Andrej Babiš a rencontré mardi à Paris le président français Emmanuel Macron. « Je prends l’avion de Brno à Paris, où demain Emmanuel Macron me trouvera dans trente minutes, je serai reçu à l’Élysée. C’est un de mes amis, vous le savez », a-t-il annoncé lundi aux journalistes après l’acquittement d’un tribunal. lui d’accusations de fraude aux subventions sur sa ferme Čapí hnízdo.
L’acceptation par l’un des acteurs clés de l’Europe permettra à Babiš de s’imposer dans la campagne électorale comme une star de la politique européenne. Les petites choses fonctionnent souvent sur les électeurs – et une photo avec Macron peut donner à certains sceptiques le sentiment que le chaotique Babiš est un leader compétent.
Dans le même temps, cela pourrait saper les critiques de l’un de ses adversaires, Petr Pavl, qui a affirmé pendant des mois qu’il se présentait à l’élection présidentielle pour vaincre le « populiste Babiš », dont il comparait le style politique à Viktor Orbán. Même l’autocrate hongrois est « l’ami » de Babiš depuis longtemps – du moins c’est comme ça qu’il en parle, et ils ont partagé un lien fort entre eux au fil des ans.
Pavel s’est récemment rendu en Hongrie, où il a rencontré des médias critiques, des organisations à but non lucratif et des représentants de la société civile. Il voulait attirer l’attention sur la façon dont le Premier ministre hongrois les écrasait systématiquement pour s’emparer de plus de pouvoir – et se définir ainsi comme un contrepoids à Orbán et à son allié Babiš. Le fait que le chef de l’ANO ait maintenant choisi Macron plutôt qu’Orbán à la dernière minute lui permettra d’émousser les accusations de Pavlov.
L’objectif de Babiš est clair. Pourquoi Macron en fait tellement moins. Babiš a déclaré après la réunion qu’ils avaient discuté de la fin de la guerre en Ukraine. L’ancien premier ministre a répété en campagne électorale que la paix doit avant tout se négocier, car c’est ce que son électorat veut entendre. Comment, il ne l’a pas redit, et il ne l’a pas dit même après la conversation avec Macron. La France aide l’Ukraine, en même temps Macron entretient des contacts avec Vladimir Poutine. Babiš n’est pas un « intransigeant » vis-à-vis de la Russie comme l’actuel Premier ministre Petr Fiala, qui est d’accord avec la Pologne et les pays baltes sur une approche dure. Même Macron n’est pas le plus gros faucon – et à travers Babiš, il pourrait chercher à affaiblir la coopération tchéco-polono-balte et ainsi renforcer l’influence française. Ce dernier peut consister dans le fait que la France veut d’une manière ou d’une autre parvenir à un accord de paix avec la Russie, et cela peut être dû en partie à un manque d’accommodement pour les demandes d’armes de l’Ukraine.
Outre la géopolitique évoquée, il peut y avoir des liens personnels derrière la rencontre, Macron et Babis se connaissent, leurs partis sont au Parlement européen dans la même faction politique Renouveler l’Europe. Avec ce geste, le président français voudra peut-être aussi garder ses alliés d’Europe centrale près de son corps pour ses autres projets politiques, que nous ne connaissons pas encore. Si Babiš était élu au château de Prague, il pourrait s’y intégrer, il aurait d’autres chefs d’État européens à ses côtés.

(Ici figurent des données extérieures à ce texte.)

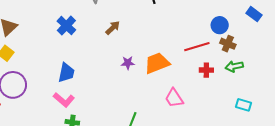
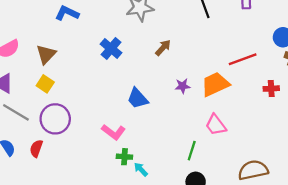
red line: (197, 47) -> (243, 59), moved
blue trapezoid: (66, 73) -> (138, 98), moved, turned 130
pink trapezoid: (174, 98) -> (216, 125), moved

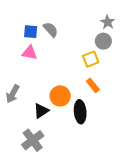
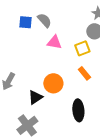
pink triangle: (30, 53) -> (54, 42), moved
black ellipse: (80, 112) -> (78, 110), moved

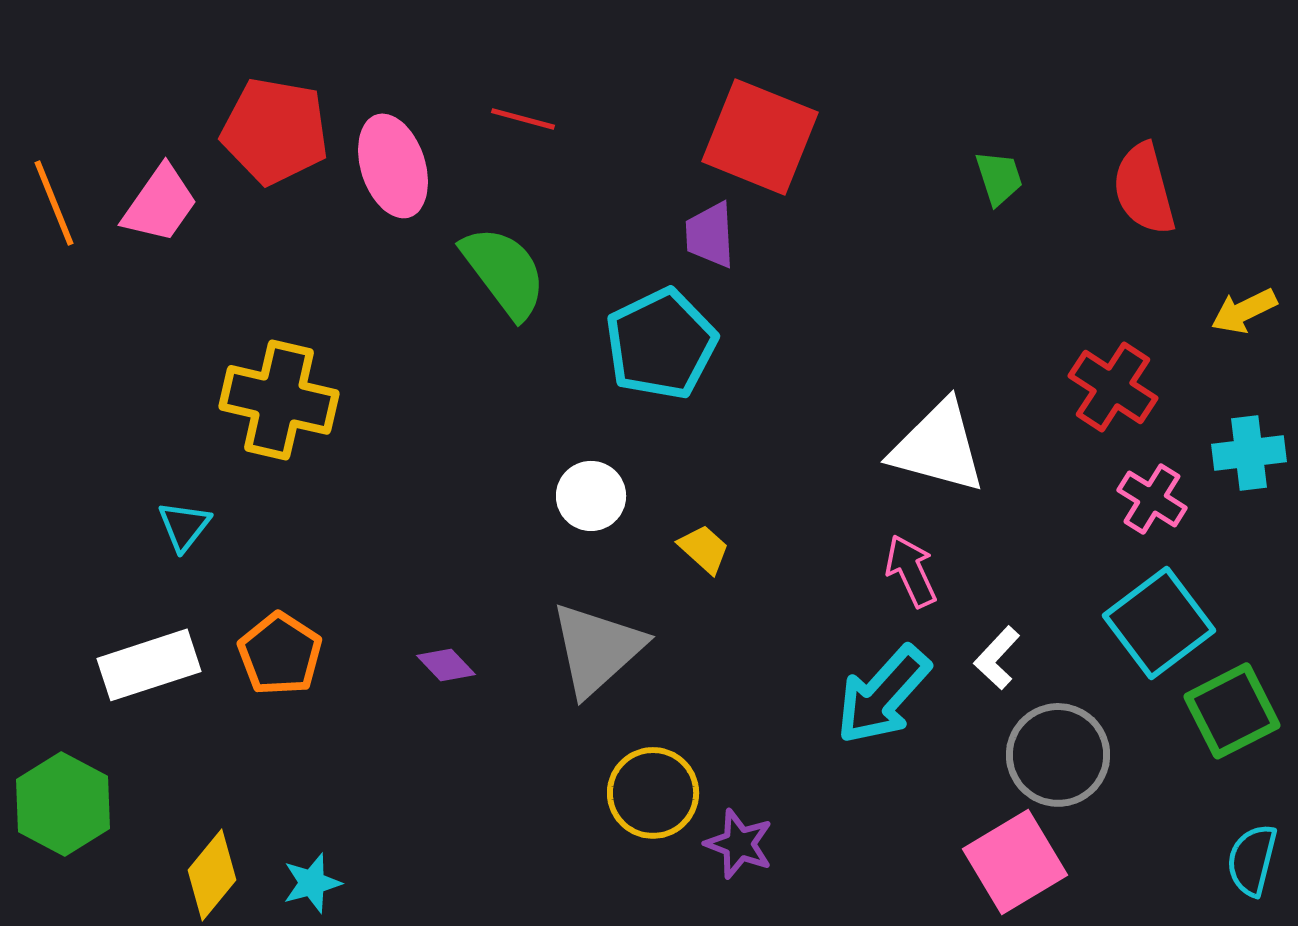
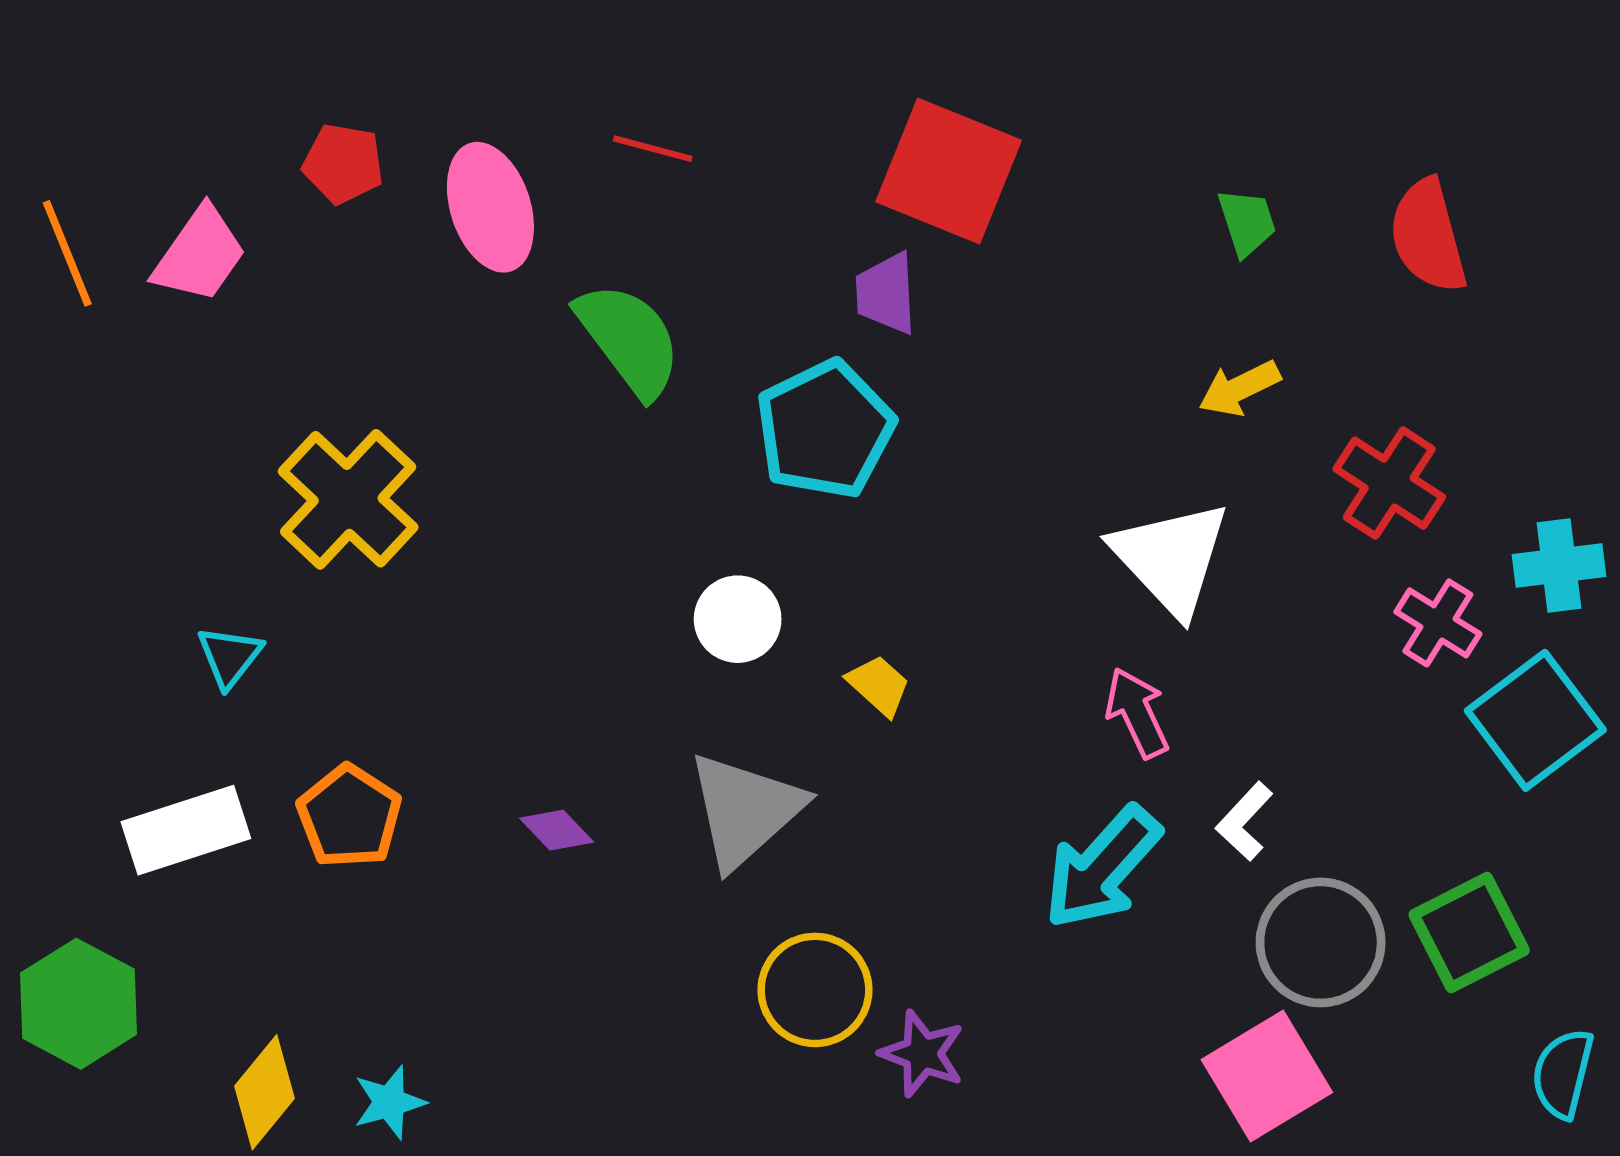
red pentagon: (275, 131) -> (343, 164), size x0.6
yellow arrow: (1244, 311) -> (1239, 388), moved
yellow cross: (279, 400) -> (348, 499), turned 30
white triangle: (938, 447) -> (1171, 558), turned 32
cyan square: (1159, 623) -> (1535, 720), moved
green square: (1232, 711) -> (1469, 932), moved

Le pragmatisme peut aussi jouer son rôle, la France veut agrandir la centrale nucléaire de Dukovany en République tchèque. Le gouvernement en décidera, le président tchèque n’a pas cette autorité, mais il peut agir en coulisses comme lobbyiste des intérêts français contre les intérêts américains ou sud-coréens (d’où viennent les autres parties intéressées au règlement).
Quelles qu’en soient les raisons, Macron s’est immiscé dans l’élection présidentielle tchèque par audience. Pour autant que l’on sache, ni Danuša Nerudová ni aucun des autres finalistes potentiels ne verra Petr Pavl. Au lieu d’eux, en ce moment, il parie sur un homme politique qui fait l’objet d’une enquête en France pour des soupçons de blanchiment d’argent et d’évasion fiscale ; à un homme confronté à d’énormes conflits d’intérêts chez lui et zigzaguant à l’étranger pour soutenir l’Ukraine contre l’agression russe.
N’importe qui peut rencontrer n’importe qui, mais cette fois le président français peut s’excuser et attendre que l’électorat local prenne la décision finale concernant le Château de Prague.